18.2 Where the Buyer is a natural person and if and to the extent that Section 2(1) of the Unfair Contract Terms Act 1977 applies to the Contract, nothing in these Conditions shall operate or be construed to operate so as to exclude or restrict the liability of the Supplier for death or personal injury caused to the Buyer by reason of the negligence of the Supplier or of its servants, employees or agents.

 

19. Intellectual Property Rights

All Intellectual Property Rights in the Goods and in any designs drawings specifications technical information or other data upon which the Goods are based shall be the sole and absolute property of the Supplier and if any such rights are acquired by the Buyer such rights will on demand be assigned by the Buyer to the Supplier and pending such assignment shall be held by the Buyer on trust for the Supplier absolutely

20. Invalidity and Severability

 Each clause and sub-clause of these Conditions is separate, severable and distinct. The invalidity, illegality or unenforceability of any provision of these Conditions or any part thereof shall not affect the other Conditions or the remainder of any part of a Condition so affected, which shall remain in full force and effect.

21. Notices

21.1 Any notice or other communication to be given under these Conditions must be in writing and may be delivered or sent by pre-paid first class letter post or facsimile transmission.

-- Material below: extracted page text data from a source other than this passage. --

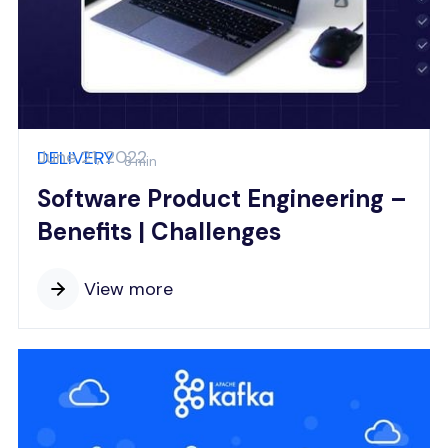
June 21, 2022
DELIVERY
8 min
Software Product Engineering –
Benefits | Challenges
View more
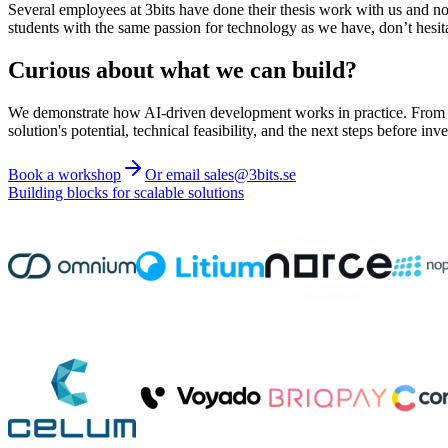
Several employees at 3bits have done their thesis work with us and n
students with the same passion for technology as we have, don’t hesita
Curious about what we can build?
We demonstrate how AI-driven development works in practice. From ide
solution's potential, technical feasibility, and the next steps before inve
Book a workshop
Or email sales@3bits.se
Building blocks for scalable solutions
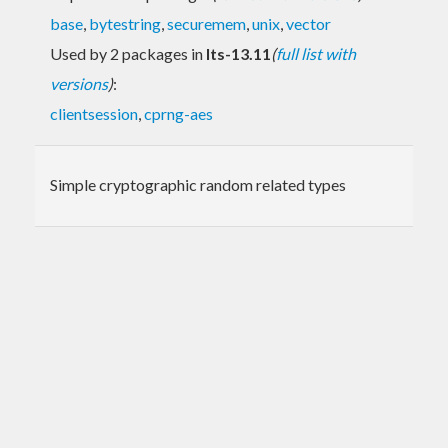
base
,
bytestring
,
securemem
,
unix
,
vector
Used by 2 packages in
lts-13.11
(
full list with
versions
)
:
clientsession
,
cprng-aes
Simple cryptographic random related types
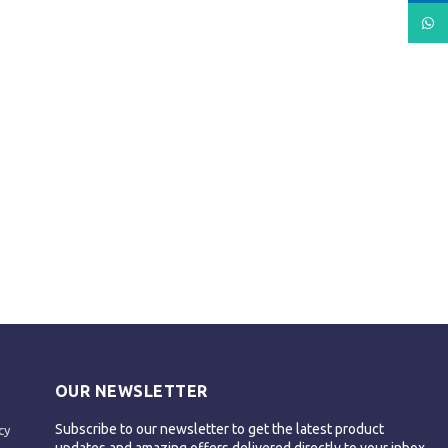
What
OUR NEWSLETTER
Subscribe to our newsletter to get the latest product
cy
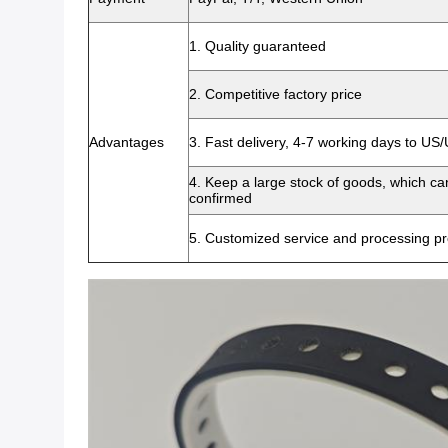
1. Quality guaranteed
2. Competitive factory price
Advantages
3. Fast delivery, 4-7 working days to US
4. Keep a large stock of goods, which c
confirmed
5. Customized service and processing pr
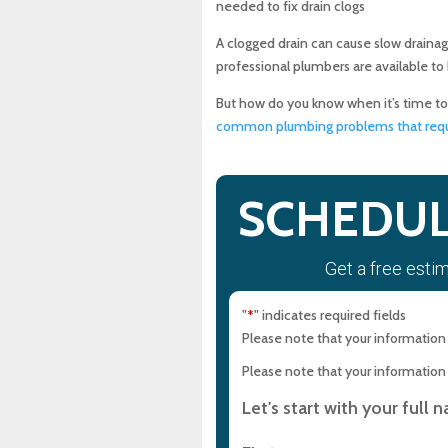
needed to fix drain clogs
10 Common Things That Ca
A clogged drain can cause slow drainag
professional plumbers are available to
The Benefits of Professiona
But how do you know when it’s time t
common plumbing problems that requi
What to Look For in a Prof
Maryland Sewer & Plumbin
SCHEDUL
Conclusion
Get a free esti
Experience Top-Quality Dra
Maryland Plumbing Requi
"
" indicates required fields
*
Please note that your information i
Expert Sewer Line Repair i
Please note that your information i
Solutions
Let's start with your full 
Why a Sewer Camera Inspe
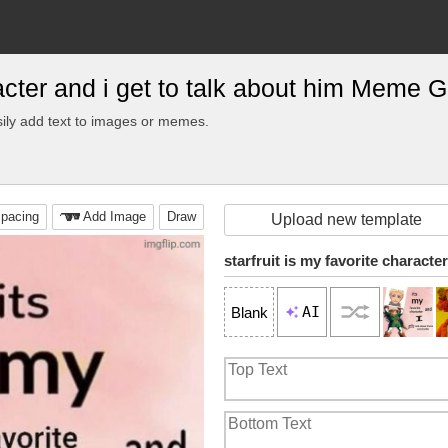
aracter and i get to talk about him Meme 
ily add text to images or memes.
pacing
Add Image
Draw
Upload new template
AI
Blank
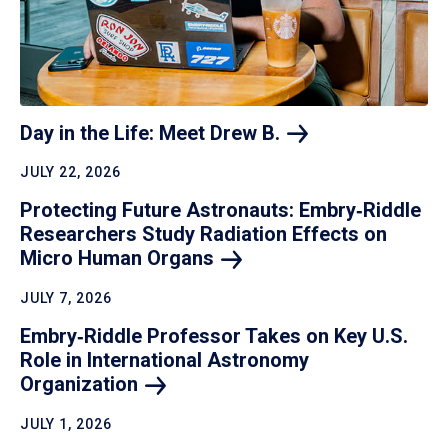
Day in the Life: Meet Drew
B.
JULY 22, 2026
Protecting Future Astronauts: Embry‑Riddle
Researchers Study Radiation Effects on
Micro Human
Organs
JULY 7, 2026
Embry‑Riddle Professor Takes on Key U.S.
Role in International Astronomy
Organization
JULY 1, 2026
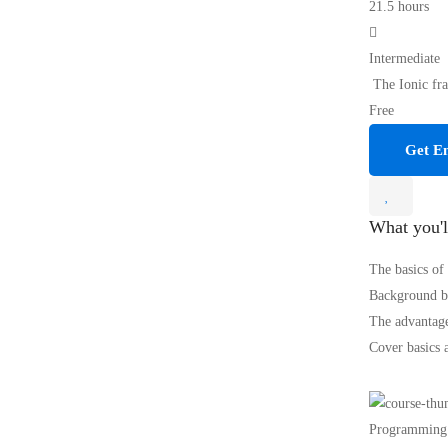
21.5 hours
Intermediate
The Ionic fra
Free
Get En
What you'l
The basics of
Background be
The advantage
Cover basics 
Programming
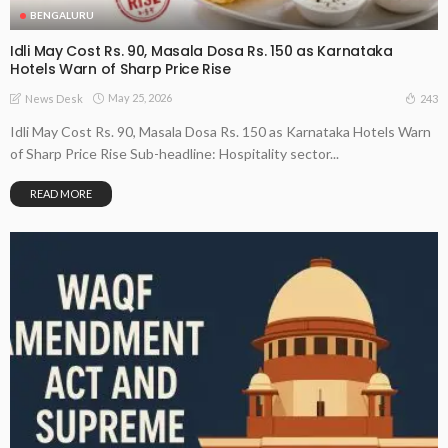
BENGALURU
Idli May Cost Rs. 90, Masala Dosa Rs. 150 as Karnataka
Hotels Warn of Sharp Price Rise
May 25, 2026
243
News Desk
Idli May Cost Rs. 90, Masala Dosa Rs. 150 as Karnataka Hotels Warn
of Sharp Price Rise Sub-headline: Hospitality sector...
READ MORE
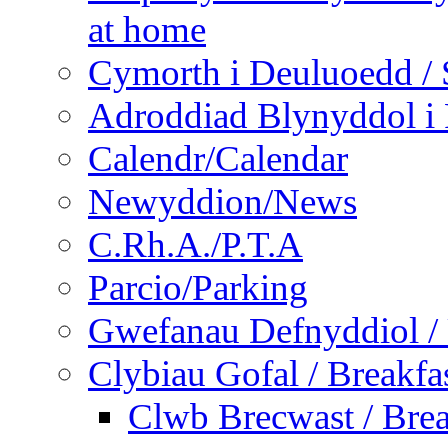
at home
Cymorth i Deuluoedd / 
Adroddiad Blynyddol i 
Calendr/Calendar
Newyddion/News
C.Rh.A./P.T.A
Parcio/Parking
Gwefanau Defnyddiol / 
Clybiau Gofal / Breakfa
Clwb Brecwast / Brea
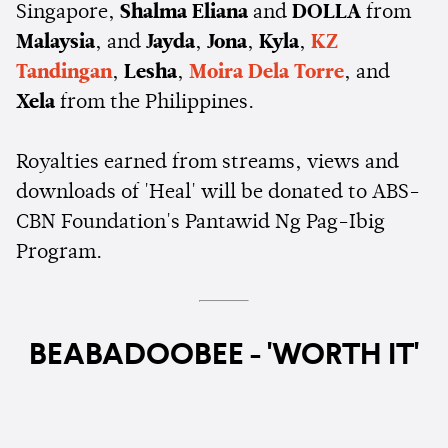
Singapore,
Shalma Eliana
and
DOLLA
from
Malaysia
, and
Jayda
,
Jona
,
Kyla
,
KZ
Tandingan
,
Lesha
,
Moira Dela Torre
, and
Xela
from the Philippines.
Royalties earned from streams, views and
downloads of 'Heal' will be donated to ABS-
CBN Foundation's Pantawid Ng Pag-Ibig
Program.
BEABADOOBEE - 'WORTH IT'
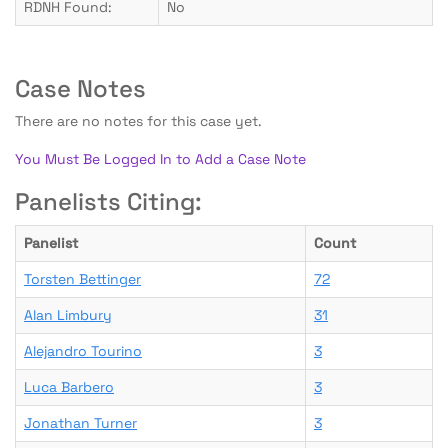
RDNH Found:
No
Case Notes
There are no notes for this case yet.
You Must Be Logged In to Add a Case Note
Panelists Citing:
Panelist
Count
Torsten Bettinger
72
Alan Limbury
31
Alejandro Tourino
3
Luca Barbero
3
Jonathan Turner
3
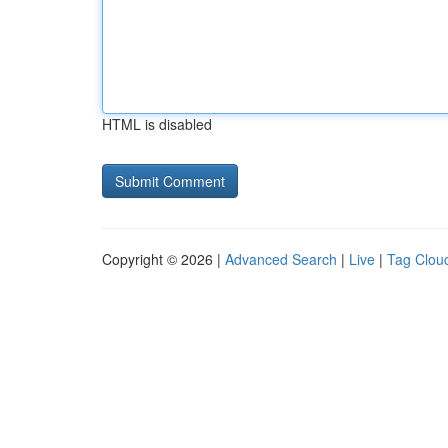
HTML is disabled
Copyright © 2026 |
Advanced Search
|
Live
|
Tag Clou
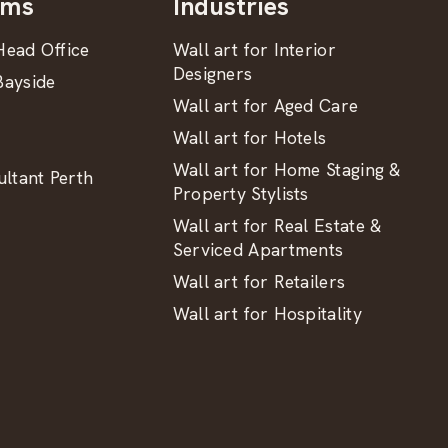
oms
Industries
ead Office
Wall art for Interior
Designers
ayside
Wall art for Aged Care
Wall art for Hotels
Wall art for Home Staging &
ltant Perth
Property Stylists
Wall art for Real Estate &
Serviced Apartments
Wall art for Retailers
Wall art for Hospitality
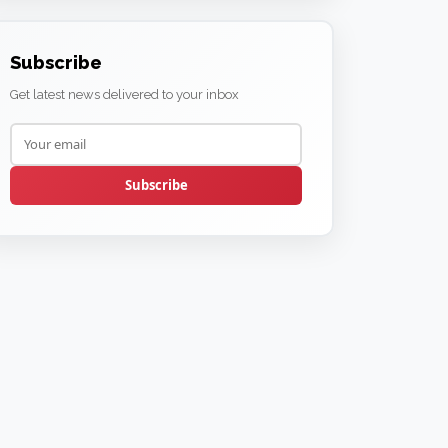
Subscribe
Get latest news delivered to your inbox
Subscribe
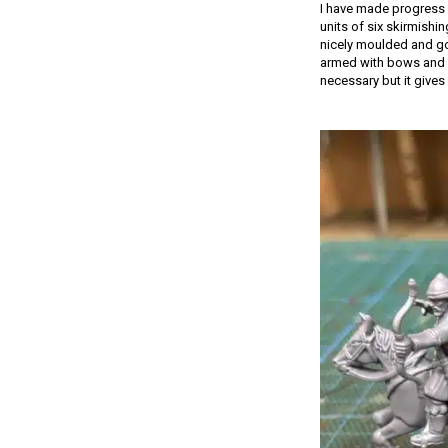
I have made progress 
units of six skirmishi
nicely moulded and go 
armed with bows and s
necessary but it gives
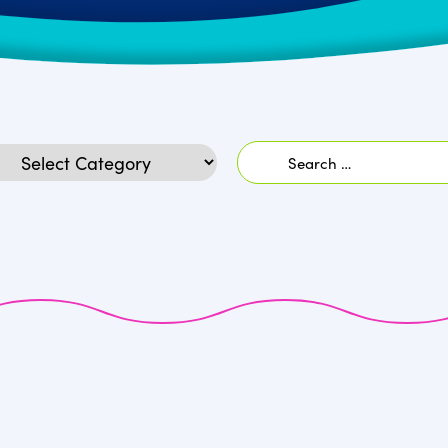
Search
egories
for:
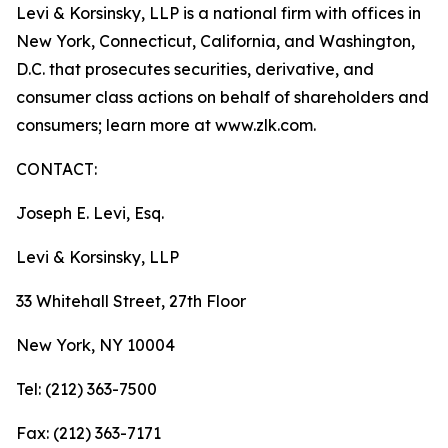
Levi & Korsinsky, LLP is a national firm with offices in
New York, Connecticut, California, and Washington,
D.C. that prosecutes securities, derivative, and
consumer class actions on behalf of shareholders and
consumers; learn more at www.zlk.com.
CONTACT:
Joseph E. Levi, Esq.
Levi & Korsinsky, LLP
33 Whitehall Street, 27th Floor
New York, NY 10004
Tel: (212) 363-7500
Fax: (212) 363-7171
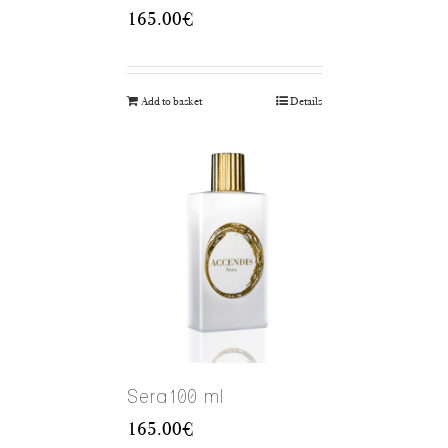
165.00
€
Add to basket
Details
Sera100 ml
165.00
€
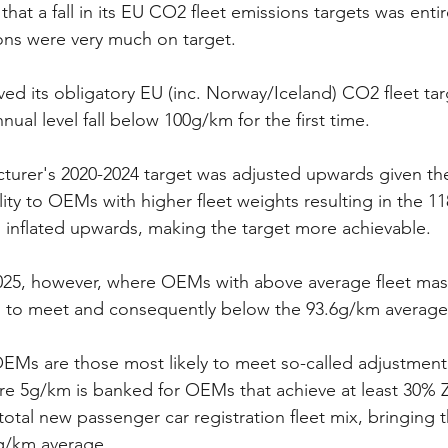
that a fall in its EU CO2 fleet emissions targets was entir
ions were very much on target.
eved its obligatory EU (inc. Norway/Iceland) CO2 fleet tar
nual level fall below 100g/km for the first time. 
rer's 2020-2024 target was adjusted upwards given the 
ility to OEMs with higher fleet weights resulting in the 
 inflated upwards, making the target more achievable. 
025, however, where OEMs with above average fleet mass
s to meet and consequently below the 93.6g/km average
Ms are those most likely to meet so-called adjustmen
ere 5g/km is banked for OEMs that achieve at least 30%
total new passenger car registration fleet mix, bringing t
g/km average. 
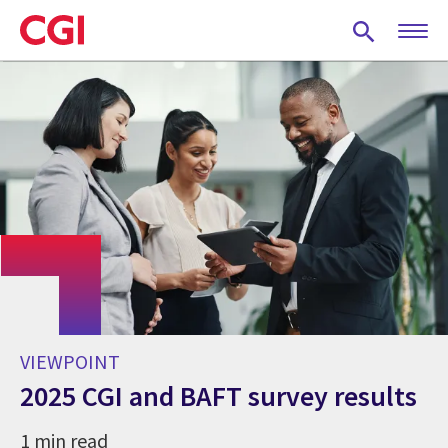
Skip
to
main
content
VIEWPOINT
2025 CGI and BAFT survey results
1 min read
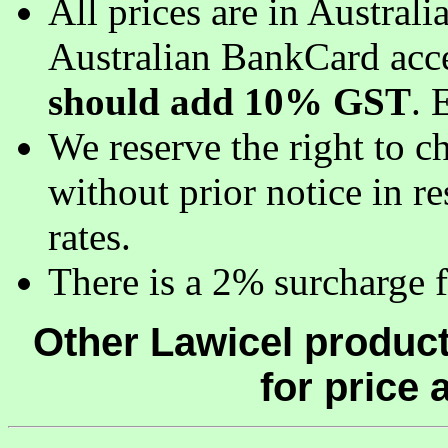
All prices are in Austral
Australian BankCard acc
should add 10% GST
. 
We reserve the right to c
without prior notice in 
rates.
There is a 2% surcharge fo
Other Lawicel product
for price a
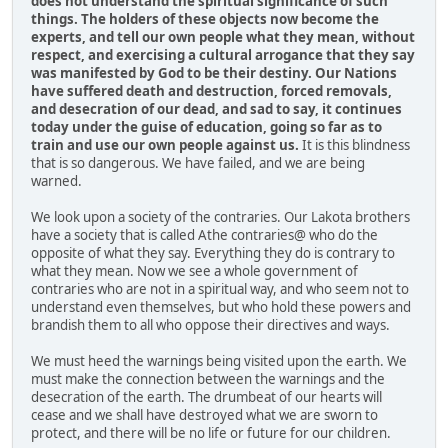
does not understand the spiritual significance of such
things. The holders of these objects now become the
experts, and tell our own people what they mean, without
respect, and exercising a cultural arrogance that they say
was manifested by God to be their destiny. Our Nations
have suffered death and destruction, forced removals,
and desecration of our dead, and sad to say, it continues
today under the guise of education, going so far as to
train and use our own people against us.
It is this blindness
that is so dangerous. We have failed, and we are being
warned.
We look upon a society of the contraries. Our Lakota brothers
have a society that is called Athe contraries@ who do the
opposite of what they say. Everything they do is contrary to
what they mean. Now we see a whole government of
contraries who are not in a spiritual way, and who seem not to
understand even themselves, but who hold these powers and
brandish them to all who oppose their directives and ways.
We must heed the warnings being visited upon the earth. We
must make the connection between the warnings and the
desecration of the earth. The drumbeat of our hearts will
cease and we shall have destroyed what we are sworn to
protect, and there will be no life or future for our children.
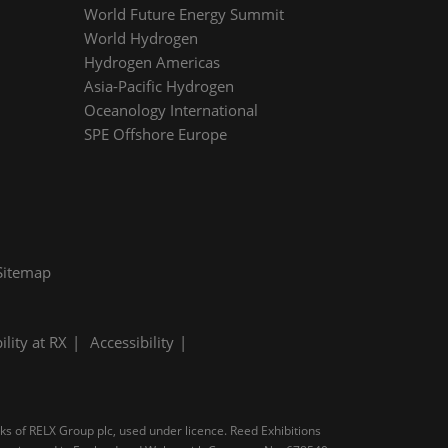
World Future Energy Summit
World Hydrogen
Hydrogen Americas
Asia-Pacific Hydrogen
Oceanology International
SPE Offshore Europe
Sitemap
ility at RX
Accessibility
rks of RELX Group plc, used under licence. Reed Exhibitions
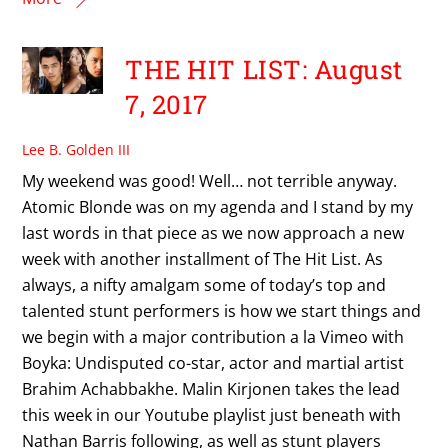
THE HIT LIST: August
7, 2017
Lee B. Golden III
My weekend was good! Well… not terrible anyway.
Atomic Blonde was on my agenda and I stand by my
last words in that piece as we now approach a new
week with another installment of The Hit List. As
always, a nifty amalgam some of today’s top and
talented stunt performers is how we start things and
we begin with a major contribution a la Vimeo with
Boyka: Undisputed co-star, actor and martial artist
Brahim Achabbakhe. Malin Kirjonen takes the lead
this week in our Youtube playlist just beneath with
Nathan Barris following, as well as stunt players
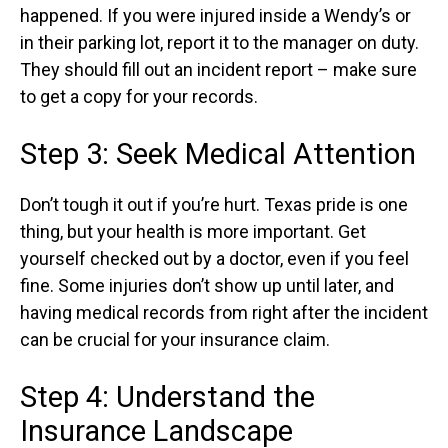
happened. If you were injured inside a Wendy’s or
in their parking lot, report it to the manager on duty.
They should fill out an incident report – make sure
to get a copy for your records.
Step 3: Seek Medical Attention
Don’t tough it out if you’re hurt. Texas pride is one
thing, but your health is more important. Get
yourself checked out by a doctor, even if you feel
fine. Some injuries don’t show up until later, and
having medical records from right after the incident
can be crucial for your insurance claim.
Step 4: Understand the
Insurance Landscape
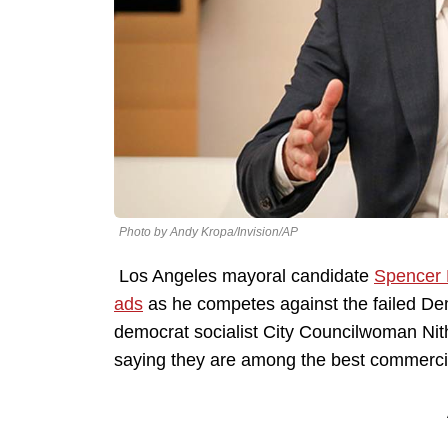
Photo by Andy Kropa/Invision/AP
Los Angeles mayoral candidate
Spencer 
ads
as he competes against the failed De
democrat socialist City Councilwoman Nit
saying they are among the best commercia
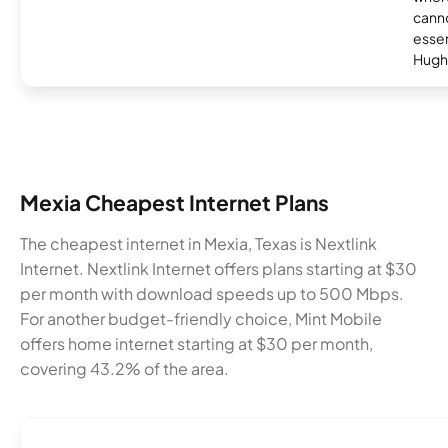
canno
essent
Hugh
Mexia Cheapest Internet Plans
The cheapest internet in Mexia, Texas is Nextlink
Internet. Nextlink Internet offers plans starting at $30
per month with download speeds up to 500 Mbps.
For another budget-friendly choice, Mint Mobile
offers home internet starting at $30 per month,
covering 43.2% of the area.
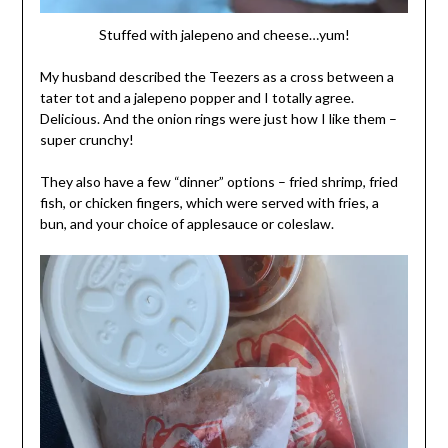
Stuffed with jalepeno and cheese…yum!
My husband described the Teezers as a cross between a
tater tot and a jalepeno popper and I totally agree.
Delicious. And the onion rings were just how I like them –
super crunchy!
They also have a few “dinner” options – fried shrimp, fried
fish, or chicken fingers, which were served with fries, a
bun, and your choice of applesauce or coleslaw.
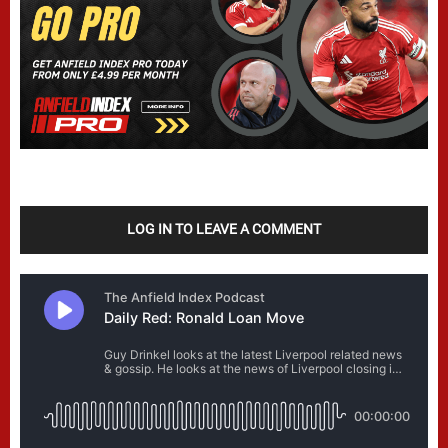
LOG IN TO LEAVE A COMMENT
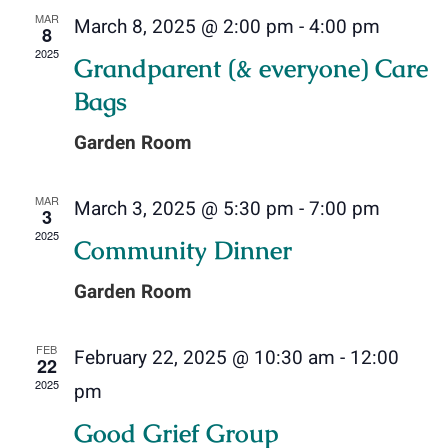
and
MAR
March 8, 2025 @ 2:00 pm
-
4:00 pm
8
Donate Online
Views
2025
Grandparent (& everyone) Care
Navig
Contact Us
Bags
Garden Room
MAR
March 3, 2025 @ 5:30 pm
-
7:00 pm
3
2025
Community Dinner
Garden Room
FEB
February 22, 2025 @ 10:30 am
-
12:00
22
2025
pm
Good Grief Group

21.2 Any notice or document shall be deemed served, if delivered, at the time of delivery; if posted, 48 hours after posting, and if sent by facsimile transmission, at the time of transmission.

 

22. Law and Jurisdiction

The Contract (and any proceedings whereby one party might be entitled to join the other as a third party) shall be governed by and construed in all respects in accordance with English law and the parties hereby submit to the non-exclusive jurisdiction of the English courts.